■ Task description
Write out all the records below again, switching each "The Johnsons" to "The Parkers" and changing nothing else. Leave the pictures out.

Records provided section start

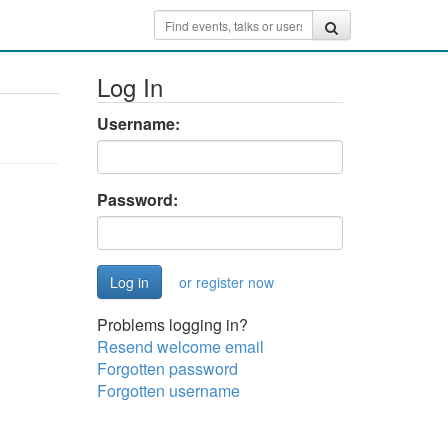
Log In
Username:
Password:
or register now
Problems logging in?
Resend welcome email
Forgotten password
Forgotten username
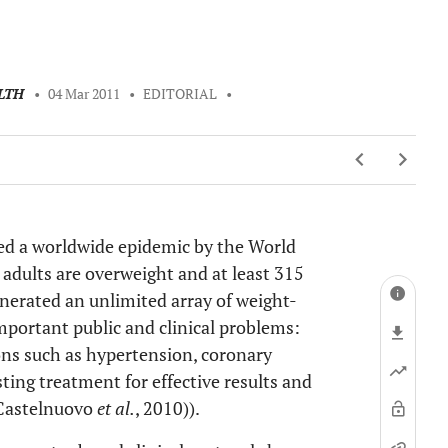
LTH
•
04 Mar 2011
•
EDITORIAL
•
red a worldwide epidemic by the World
adults are overweight and at least 315
enerated an unlimited array of weight-
important public and clinical problems:
ons such as hypertension, coronary
ting treatment for effective results and
 (Castelnuovo
et al.
, 2010)).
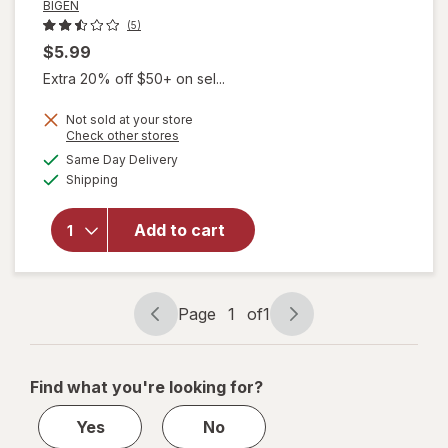
BIGEN
(5)
$5.99
Extra 20% off $50+ on sel...
Not sold at your store
Opens
Check other stores
will open
a
available
Same Day Delivery
simulated
overlay
Available
Shipping
dialog
for
BIGEN
Semi-
Permanent
Add to cart
Hair Color
For Men
Natural
Black
Page
1
of
1
Page
Page
navigation
1
of
Find what you're looking for?
1
Yes
No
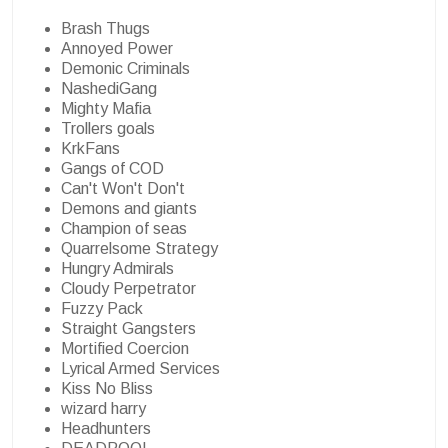
Brash Thugs
Annoyed Power
Demonic Criminals
NashediGang
Mighty Mafia
Trollers goals
KrkFans
Gangs of COD
Can't Won't Don't
Demons and giants
Champion of seas
Quarrelsome Strategy
Hungry Admirals
Cloudy Perpetrator
Fuzzy Pack
Straight Gangsters
Mortified Coercion
Lyrical Armed Services
Kiss No Bliss
wizard harry
Headhunters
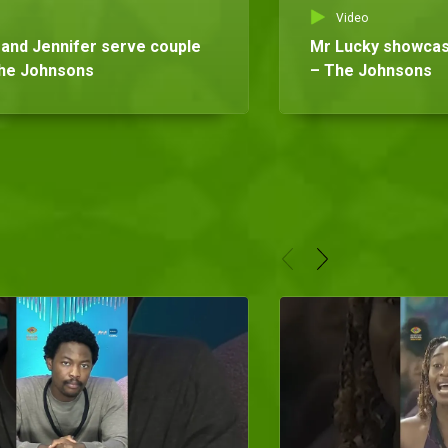
Video
and Jennifer serve couple
Mr Lucky showcases
The Johnsons
– The Johnsons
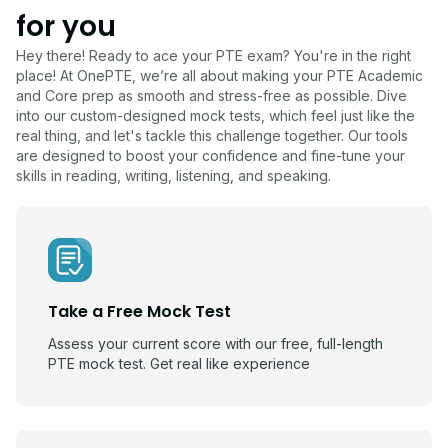
for you
Hey there! Ready to ace your PTE exam? You're in the right
place! At OnePTE, we’re all about making your PTE Academic
and Core prep as smooth and stress-free as possible. Dive
into our custom-designed mock tests, which feel just like the
real thing, and let's tackle this challenge together. Our tools
are designed to boost your confidence and fine-tune your
skills in reading, writing, listening, and speaking.
Take a Free Mock Test
Assess your current score with our free, full-length
PTE mock test. Get real like experience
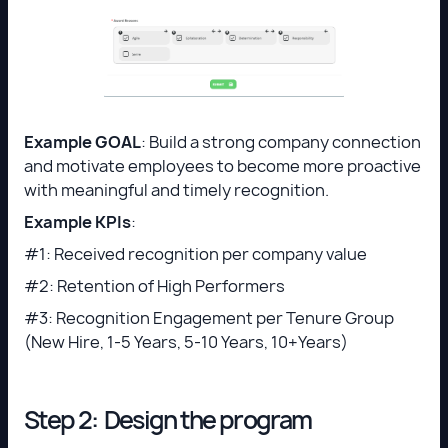
Example GOAL
: Build a strong company connection
and motivate employees to become more proactive
with meaningful and timely recognition.
Example KPIs
:
#1: Received recognition per company value
#2: Retention of High Performers
#3: Recognition Engagement per Tenure Group
(New Hire, 1-5 Years, 5-10 Years, 10+Years)
Step 2: Design the program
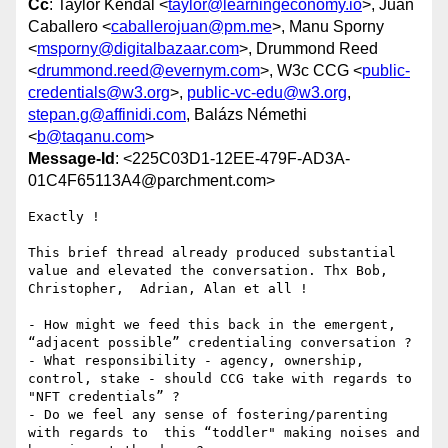
Cc
: Taylor Kendal <
taylor@learningeconomy.io
>, Juan
Caballero <
caballerojuan@pm.me
>, Manu Sporny
<
msporny@digitalbazaar.com
>, Drummond Reed
<
drummond.reed@evernym.com
>, W3c CCG <
public-
credentials@w3.org
>,
public-vc-edu@w3.org
,
stepan.g@affinidi.com
, Balázs Némethi
<
b@taqanu.com
>
Message-Id
: <225C03D1-12EE-479F-AD3A-
01C4F65113A4@parchment.com>
Exactly !

This brief thread already produced substantial 
value and elevated the conversation. Thx Bob, 
Christopher,  Adrian, Alan et all !  

- How might we feed this back in the emergent, 
“adjacent possible” credentialing conversation ?  

- What responsibility - agency, ownership, 
control, stake - should CCG take with regards to 
"NFT credentials” ?

- Do we feel any sense of fostering/parenting 
with regards to  this “toddler" making noises and 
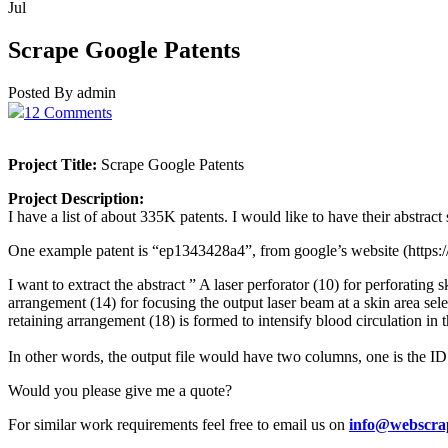
Jul
Scrape Google Patents
Posted By admin
12 Comments
Project Title:
Scrape Google Patents
Project Description:
I have a list of about 335K patents. I would like to have their abstra
One example patent is “ep1343428a4”, from google’s website (http
I want to extract the abstract ” A laser perforator (10) for perforating
arrangement (14) for focusing the output laser beam at a skin area sel
retaining arrangement (18) is formed to intensify blood circulation in t
In other words, the output file would have two columns, one is the ID of
Would you please give me a quote?
For similar work requirements feel free to email us on
info@webscra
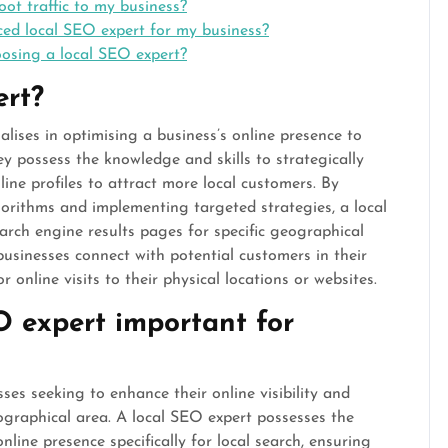
oot traffic to my business?
ced local SEO expert for my business?
oosing a local SEO expert?
ert?
alises in optimising a business’s online presence to
They possess the knowledge and skills to strategically
ine profiles to attract more local customers. By
orithms and implementing targeted strategies, a local
arch engine results pages for specific geographical
 businesses connect with potential customers in their
 online visits to their physical locations or websites.
O expert important for
sses seeking to enhance their online visibility and
ographical area. A local SEO expert possesses the
nline presence specifically for local search, ensuring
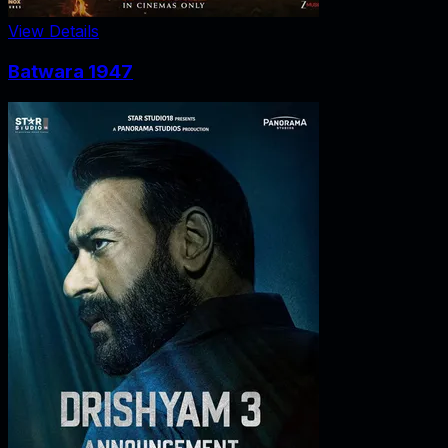
View Details
Batwara 1947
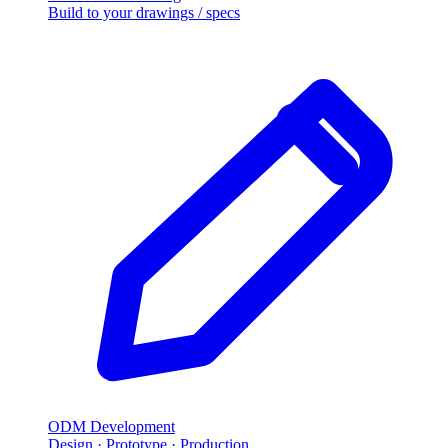
Build to your drawings / specs
ODM Development
Design · Prototype · Production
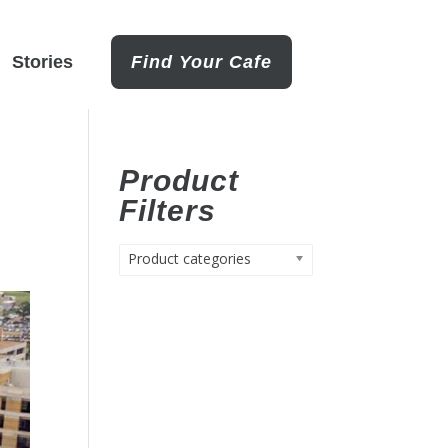
Stories
Find Your Cafe
Product
Filters
Product categories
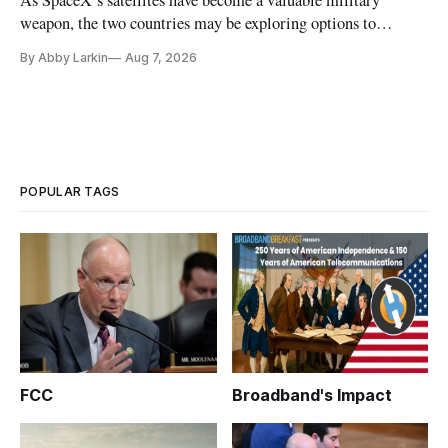
weapon, the two countries may be exploring options to
eliminate or neutralize low-Earth orbit technology.
By Abby Larkin
Aug 7, 2026
POPULAR TAGS
FCC
Broadband's Impact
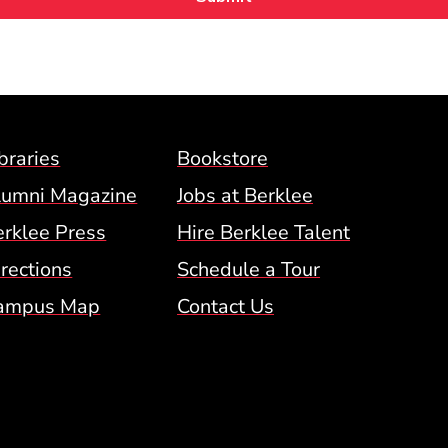
Footer Menu (BCM)
braries
Bookstore
lumni Magazine
Jobs at Berklee
erklee Press
Hire Berklee Talent
 Menu
rections
Schedule a Tour
ampus Map
Contact Us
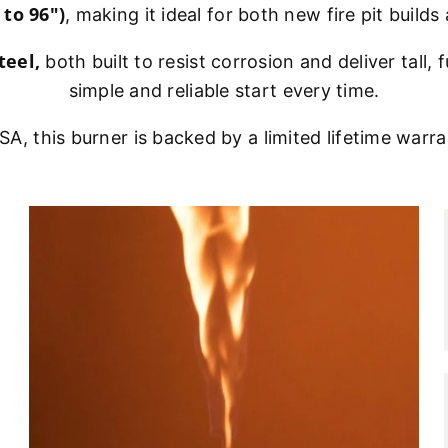
 to 96")
, making it ideal for both new fire pit buil
teel,
both built to resist corrosion and deliver tall, f
simple and reliable start every time.
A, this burner is backed by a limited lifetime warr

Records provided section end

■ Response
Log In
Username:
Password:
or register now
Problems logging in?
Resend welcome email
Forgotten password
Forgotten username
LTH
•
04 Mar 2011
•
EDITORIAL
•
red a worldwide epidemic by the World
adults are overweight and at least 315
enerated an unlimited array of weight-
important public and clinical problems:
ons such as hypertension, coronary
ting treatment for effective results and
 (Castelnuovo
et al.
, 2010)).
BIGEN
(5)
$5.99
Extra 20% off $50+ on sel...
Not sold at your store
Opens
Check other stores
will open
a
available
Same Day Delivery
simulated
overlay
Available
Shipping
dialog
for
BIGEN
Semi-
Permanent
Add to cart
Hair Color
For Men
Natural
Black
Page
1
of
1
Page
Page
navigation
1
of
Find what you're looking for?
1
Yes
No
Brash Thugs
Annoyed Power
Demonic Criminals
NashediGang
Mighty Mafia
Trollers goals
KrkFans
Gangs of COD
Can't Won't Don't
Demons and giants
Champion of seas
Quarrelsome Strategy
Hungry Admirals
Cloudy Perpetrator
Fuzzy Pack
Straight Gangsters
Mortified Coercion
Lyrical Armed Services
Kiss No Bliss
wizard harry
Headhunters
Video
and Jennifer serve couple
Mr Lucky showcases
The Parkers
– The Parkers
for you
Hey there! Ready to ace your PTE exam? You're in the right
place! At OnePTE, we’re all about making your PTE Academic
and Core prep as smooth and stress-free as possible. Dive
into our custom-designed mock tests, which feel just like the
real thing, and let's tackle this challenge together. Our tools
are designed to boost your confidence and fine-tune your
skills in reading, writing, listening, and speaking.
Take a Free Mock Test
Assess your current score with our free, full-length
PTE mock test. Get real like experience
Example GOAL
: Build a strong company connection
and motivate employees to become more proactive
with meaningful and timely recognition.
Example KPIs
:
#1: Received recognition per company value
#2: Retention of High Performers
#3: Recognition Engagement per Tenure Group
(New Hire, 1-5 Years, 5-10 Years, 10+Years)
Step 2: Design the program
Cc
: Taylor Kendal <
taylor@learningeconomy.io
>, Juan
Caballero <
caballerojuan@pm.me
>, Manu Sporny
<
msporny@digitalbazaar.com
>, Drummond Reed
<
drummond.reed@evernym.com
>, W3c CCG <
public-
credentials@w3.org
>,
public-vc-edu@w3.org
,
stepan.g@affinidi.com
, Balázs Némethi
<
b@taqanu.com
>
Message-Id
: <225C03D1-12EE-479F-AD3A-
01C4F65113A4@parchment.com>
Exactly !

This brief thread already produced substantial 
value and elevated the conversation. Thx Bob, 
Christopher,  Adrian, Alan et all !  

- How might we feed this back in the emergent, 
“adjacent possible” credentialing conversation ?  

- What responsibility - agency, ownership, 
control, stake - should CCG take with regards to 
"NFT credentials” ?

- Do we feel any sense of fostering/parenting 
with regards to  this “toddler" making noises and 
Jul
Scrape Google Patents
Posted By admin
12 Comments
Project Title:
Scrape Google Patents
Project Description:
I have a list of about 335K patents. I would like to have their abstra
One example patent is “ep1343428a4”, from google’s website (http
I want to extract the abstract ” A laser perforator (10) for perforating
arrangement (14) for focusing the output laser beam at a skin area sel
retaining arrangement (18) is formed to intensify blood circulation in t
In other words, the output file would have two columns, one is the ID of
Would you please give me a quote?
For similar work requirements feel free to email us on
info@webscra
oot traffic to my business?
ced local SEO expert for my business?
oosing a local SEO expert?
ert?
alises in optimising a business’s online presence to
They possess the knowledge and skills to strategically
ine profiles to attract more local customers. By
orithms and implementing targeted strategies, a local
arch engine results pages for specific geographical
 businesses connect with potential customers in their
 online visits to their physical locations or websites.
O expert important for
sses seeking to enhance their online visibility and
ographical area. A local SEO expert possesses the
nline presence specifically for local search, ensuring
View Details
Batwara 1947
Build to your drawings / specs
ODM Development
Design · Prototype · Production
Stories
Find Your Cafe
Product
Filters
Product categories
weapon, the two countries may be exploring options to
eliminate or neutralize low-Earth orbit technology.
By Abby Larkin
Aug 7, 2026
POPULAR TAGS
FCC
Broadband's Impact
Footer Menu (BCM)
braries
Bookstore
lumni Magazine
Jobs at Berklee
erklee Press
Hire Berklee Talent
 Menu
rections
Schedule a Tour
ampus Map
Contact Us
 to 96")
, making it ideal for both new fire pit buil
teel,
both built to resist corrosion and deliver tall, f
simple and reliable start every time.
A, this burner is backed by a limited lifetime warr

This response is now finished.